Há três anos e meio, uma mãe de duas crianças, uma com quatro anos e outra com 18 meses, entrou rio dentro numa praia de Oeiras e sacrificou-as à morte por afogamento. Diz-se que tentou suicidar-se mas saiu da água com vida, em pânico e em hipotermia, mas sem as duas crianças.
Ao que foi noticiado na altura, as duas crianças e a própria mulher seriam vítimas de violência doméstica por parte do pai das duas meninas e ex-companheiro da mãe. A mulher, antes de cometer o desesperado e criminoso ato, teria apresentado queixa e tentado recorrer à ajuda de familiares e dos serviços de assistência social.
Julgada no tribunal de Cascais, foi condenada a 25 anos de prisão e a pagar uma indemnização ao pai das crianças de 60 mil euros. Afinal, parece que a mulher o ‘acusava’ de ser «pedófilo» apenas por dar beijinhos às filhas.
Já na cadeia, terá tentado suicidar-se. Como se disse que terá tentado suicidar-se quando entrou com as filhas rio dentro, naquela noite dramática, uma vez que deixou um bilhete no carro em que podia ler-se «Pai desculpa, não consegui aguentar».

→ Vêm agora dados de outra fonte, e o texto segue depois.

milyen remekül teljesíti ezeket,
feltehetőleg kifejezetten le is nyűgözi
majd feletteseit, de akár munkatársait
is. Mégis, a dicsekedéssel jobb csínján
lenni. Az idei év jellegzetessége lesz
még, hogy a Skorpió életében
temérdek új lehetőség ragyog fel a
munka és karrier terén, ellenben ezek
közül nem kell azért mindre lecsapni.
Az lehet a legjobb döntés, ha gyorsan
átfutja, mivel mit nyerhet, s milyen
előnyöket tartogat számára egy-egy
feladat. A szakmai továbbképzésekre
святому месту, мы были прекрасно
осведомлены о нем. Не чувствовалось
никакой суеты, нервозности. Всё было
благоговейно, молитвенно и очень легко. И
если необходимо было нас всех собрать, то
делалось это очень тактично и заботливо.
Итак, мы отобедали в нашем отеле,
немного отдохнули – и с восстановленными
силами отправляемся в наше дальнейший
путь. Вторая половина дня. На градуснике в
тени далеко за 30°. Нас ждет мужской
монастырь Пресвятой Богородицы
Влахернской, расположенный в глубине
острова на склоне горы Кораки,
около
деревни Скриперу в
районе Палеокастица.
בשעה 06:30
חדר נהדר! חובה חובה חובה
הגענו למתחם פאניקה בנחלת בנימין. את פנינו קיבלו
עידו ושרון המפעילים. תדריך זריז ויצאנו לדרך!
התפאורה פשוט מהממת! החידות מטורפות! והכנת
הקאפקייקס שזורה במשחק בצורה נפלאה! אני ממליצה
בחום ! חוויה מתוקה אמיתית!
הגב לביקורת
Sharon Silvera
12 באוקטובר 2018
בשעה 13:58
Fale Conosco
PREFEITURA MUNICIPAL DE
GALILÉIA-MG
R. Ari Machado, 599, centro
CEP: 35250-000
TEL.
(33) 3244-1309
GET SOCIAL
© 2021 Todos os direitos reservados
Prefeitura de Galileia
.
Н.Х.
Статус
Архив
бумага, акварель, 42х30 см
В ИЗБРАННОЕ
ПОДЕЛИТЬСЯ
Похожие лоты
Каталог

A verdade material, a possível de se alcançar, será com certeza a que o tribunal de Cascais deu como provada e da qual resultou a condenação daquela mulher à pena máxima prevista na lei penal portuguesa.
Mas, se essa é a verdade, e se aqueles pais estavam separados, como podia aquela mãe ter ficado com a guarda das duas crianças?
O acórdão condenatório é violentíssimo para a mãe criminosa. Mas não tem uma única observação para o sistema (assistência social, curadoria de menores do Ministério Público e para os próprios tribunais, incluindo os juízes de Família, mais um sem número de instituições financiadas para cumprirem objetivos assistenciais e de apoio que de muito pouco ou nada servem a quem devia) que permitiu que aquelas duas malogradas crianças tivessem ficado entregues aos cuidados daquela desequilibrada mãe e não ao pelos vistos extremoso pai.
Pois sim. Ai se a Justiça julgasse este sistema e a própria Justiça… E, com tantos destes casos, já era mais do que a hora.
Esta semana, no caso da jovem sem abrigo que depositou o filho recém-nascido num ecoponto, há toda uma envolvente circunstancial que não pode deixar de ponderar-se no julgamento daquela mulher.
E há sobretudo um facto que não aconselha a que sigamos sem pejo a onda de solidariedade absolutória que entretanto foi crescendo, ao ponto de o mais alto magistrado da nação, Marcelo Rebelo de Sousa, sair a terreiro em defesa da jovem sem abrigo.
É que a jovem levou os nove meses da gravidez a tentar escondê-la de todos quantos a rodeavam, incluindo dos assistentes sociais que a terão tentado ajudar e do próprio companheiro com quem partilhava a tenda onde dormia.
Ora, isso prenuncia o pior dos sentimentos e deixa pouca margem para que se acredite que o ato de abandono do bebé no ecoponto resulte de um instinto irrefletido e traumático pós-parto.
Cabe, naturalmente, aos tribunais apurar a verdade material e julgar aquela mãe pelo seus atos, que, independentemente dos circunstancialismos que o rodearam, obrigam ao procedimento criminal. Não pode ser de outra maneira.
Se a vida de um bebé inocente – abandonado à sua má sorte – não for protegida pelo ordenamento jurídico e criminal de um estado de direito, o que há de ser?
À Justiça cumpre, naturalmente, ponderar todas as circunstâncias envolventes. Que podem ser atenuantes ou agravantes.
À Justiça não cabe, porém, absolver quem é culpado e atua com dolo ou com negligência grosseira.
E quando a prática é demasiado reiterada não pode deixar de haver condenação – sobretudo quando essa mesma prática e essa mesma negligência grosseira são imputáveis ao Estado. Como é também aqui o caso.
É sabido que a morte é muitas vezes vista (e cada vez por mais gente) como um recurso legítimo em circunstâncias de sofrimento, de incapacidade, de transtorno.
A tal ponto que cada vez mais vão-se criando quadros e fundamentos justificativos da despenalização do ato de matar.
A vida é e terá de ser sempre o valor primeiro a defender pela Lei, pela Justiça e pelo Homem.
Quando assim não for, não há valor que resista.